Exercise instructions >> Which lines in the data below contain the word "What", with uppercase and lowercase treated as different? Filter them out and copy each one.

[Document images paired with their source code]

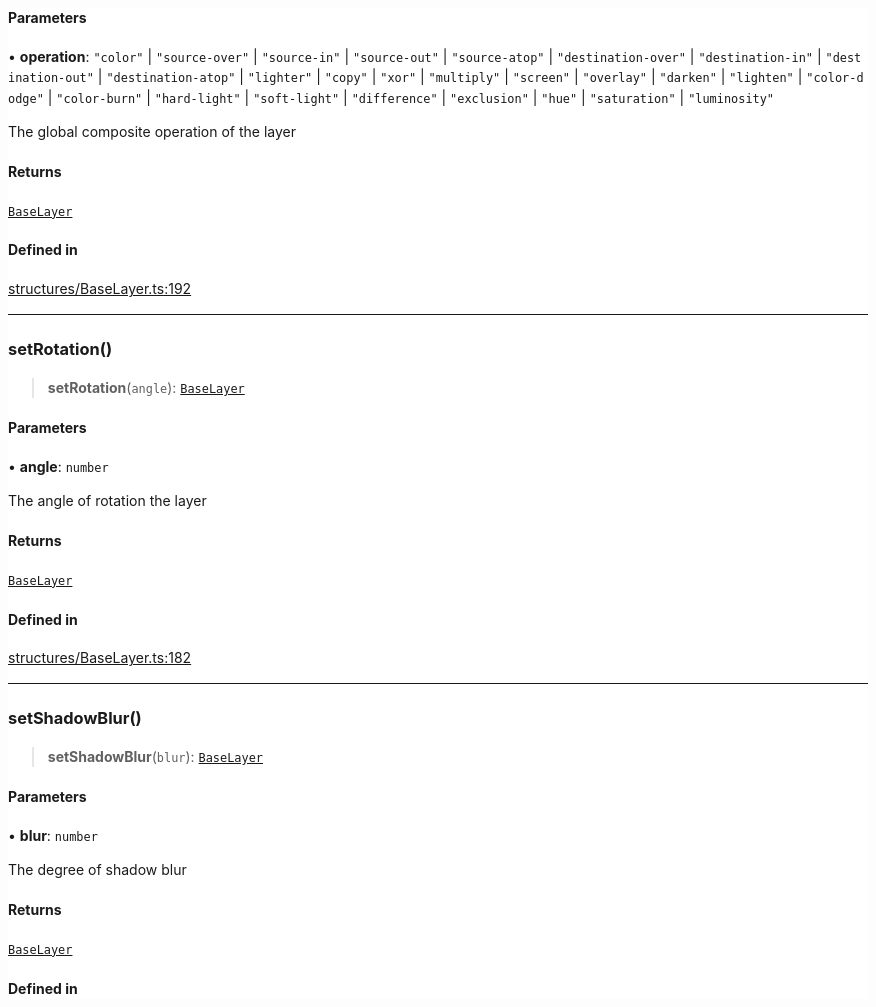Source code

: #### Parameters

• **operation**: `"color"` \| `"source-over"` \| `"source-in"` \| `"source-out"` \| `"source-atop"` \| `"destination-over"` \| `"destination-in"` \| `"destination-out"` \| `"destination-atop"` \| `"lighter"` \| `"copy"` \| `"xor"` \| `"multiply"` \| `"screen"` \| `"overlay"` \| `"darken"` \| `"lighten"` \| `"color-dodge"` \| `"color-burn"` \| `"hard-light"` \| `"soft-light"` \| `"difference"` \| `"exclusion"` \| `"hue"` \| `"saturation"` \| `"luminosity"`

The global composite operation of the layer

#### Returns

[`BaseLayer`](BaseLayer.md)

#### Defined in

[structures/BaseLayer.ts:192](https://github.com/hitomihiumi/lazy-canvas-ts/blob/2f56b7524690b04d018a0bb1b24e9f83eddf6fcf/src/structures/BaseLayer.ts#L192)

***

### setRotation()

> **setRotation**(`angle`): [`BaseLayer`](BaseLayer.md)

#### Parameters

• **angle**: `number`

The angle of rotation the layer

#### Returns

[`BaseLayer`](BaseLayer.md)

#### Defined in

[structures/BaseLayer.ts:182](https://github.com/hitomihiumi/lazy-canvas-ts/blob/2f56b7524690b04d018a0bb1b24e9f83eddf6fcf/src/structures/BaseLayer.ts#L182)

***

### setShadowBlur()

> **setShadowBlur**(`blur`): [`BaseLayer`](BaseLayer.md)

#### Parameters

• **blur**: `number`

The degree of shadow blur

#### Returns

[`BaseLayer`](BaseLayer.md)

#### Defined in
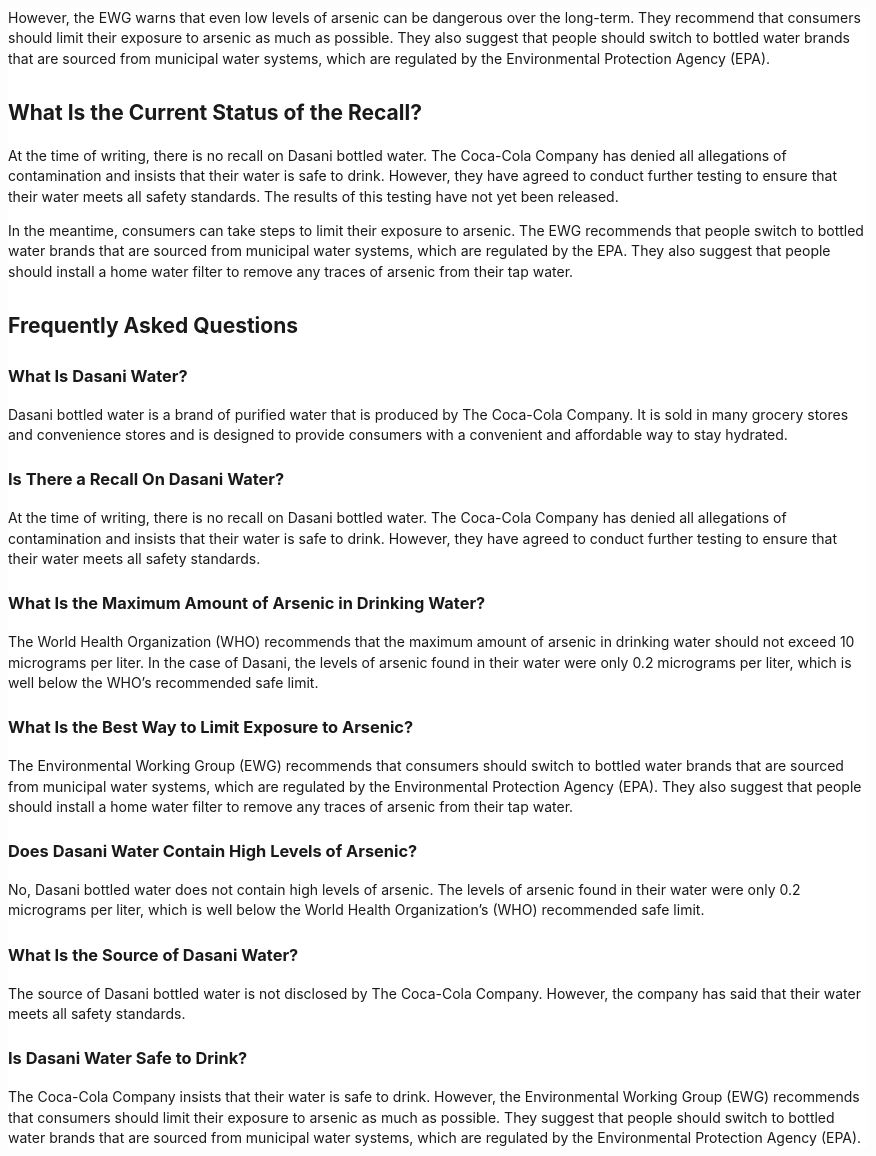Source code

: <p>However, the EWG warns that even low levels of arsenic can be dangerous over the long-term. They recommend that consumers should limit their exposure to arsenic as much as possible. They also suggest that people should switch to bottled water brands that are sourced from municipal water systems, which are regulated by the Environmental Protection Agency (EPA).</p>

<h2>What Is the Current Status of the Recall?</h2>

<p>At the time of writing, there is no recall on Dasani bottled water. The Coca-Cola Company has denied all allegations of contamination and insists that their water is safe to drink. However, they have agreed to conduct further testing to ensure that their water meets all safety standards. The results of this testing have not yet been released.</p>

<p>In the meantime, consumers can take steps to limit their exposure to arsenic. The EWG recommends that people switch to bottled water brands that are sourced from municipal water systems, which are regulated by the EPA. They also suggest that people should install a home water filter to remove any traces of arsenic from their tap water.</p>

<h2>Frequently Asked Questions</h2>

<h3>What Is Dasani Water?</h3>

<p>Dasani bottled water is a brand of purified water that is produced by The Coca-Cola Company. It is sold in many grocery stores and convenience stores and is designed to provide consumers with a convenient and affordable way to stay hydrated.</p>

<h3>Is There a Recall On Dasani Water?</h3>

<p>At the time of writing, there is no recall on Dasani bottled water. The Coca-Cola Company has denied all allegations of contamination and insists that their water is safe to drink. However, they have agreed to conduct further testing to ensure that their water meets all safety standards.</p>

<h3>What Is the Maximum Amount of Arsenic in Drinking Water?</h3>

<p>The World Health Organization (WHO) recommends that the maximum amount of arsenic in drinking water should not exceed 10 micrograms per liter. In the case of Dasani, the levels of arsenic found in their water were only 0.2 micrograms per liter, which is well below the WHO’s recommended safe limit.</p>

<h3>What Is the Best Way to Limit Exposure to Arsenic?</h3>

<p>The Environmental Working Group (EWG) recommends that consumers should switch to bottled water brands that are sourced from municipal water systems, which are regulated by the Environmental Protection Agency (EPA). They also suggest that people should install a home water filter to remove any traces of arsenic from their tap water.</p>

<h3>Does Dasani Water Contain High Levels of Arsenic?</h3>

<p>No, Dasani bottled water does not contain high levels of arsenic. The levels of arsenic found in their water were only 0.2 micrograms per liter, which is well below the World Health Organization’s (WHO) recommended safe limit.</p>

<h3>What Is the Source of Dasani Water?</h3>

<p>The source of Dasani bottled water is not disclosed by The Coca-Cola Company. However, the company has said that their water meets all safety standards.</p>

<h3>Is Dasani Water Safe to Drink?</h3>

<p>The Coca-Cola Company insists that their water is safe to drink. However, the Environmental Working Group (EWG) recommends that consumers should limit their exposure to arsenic as much as possible. They suggest that people should switch to bottled water brands that are sourced from municipal water systems, which are regulated by the Environmental Protection Agency (EPA).</p>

Answer to the problem >>
<h2>What Is the Current Status of the Recall?</h2>
<h3>What Is Dasani Water?</h3>
<h3>What Is the Maximum Amount of Arsenic in Drinking Water?</h3>
<h3>What Is the Best Way to Limit Exposure to Arsenic?</h3>
<h3>What Is the Source of Dasani Water?</h3>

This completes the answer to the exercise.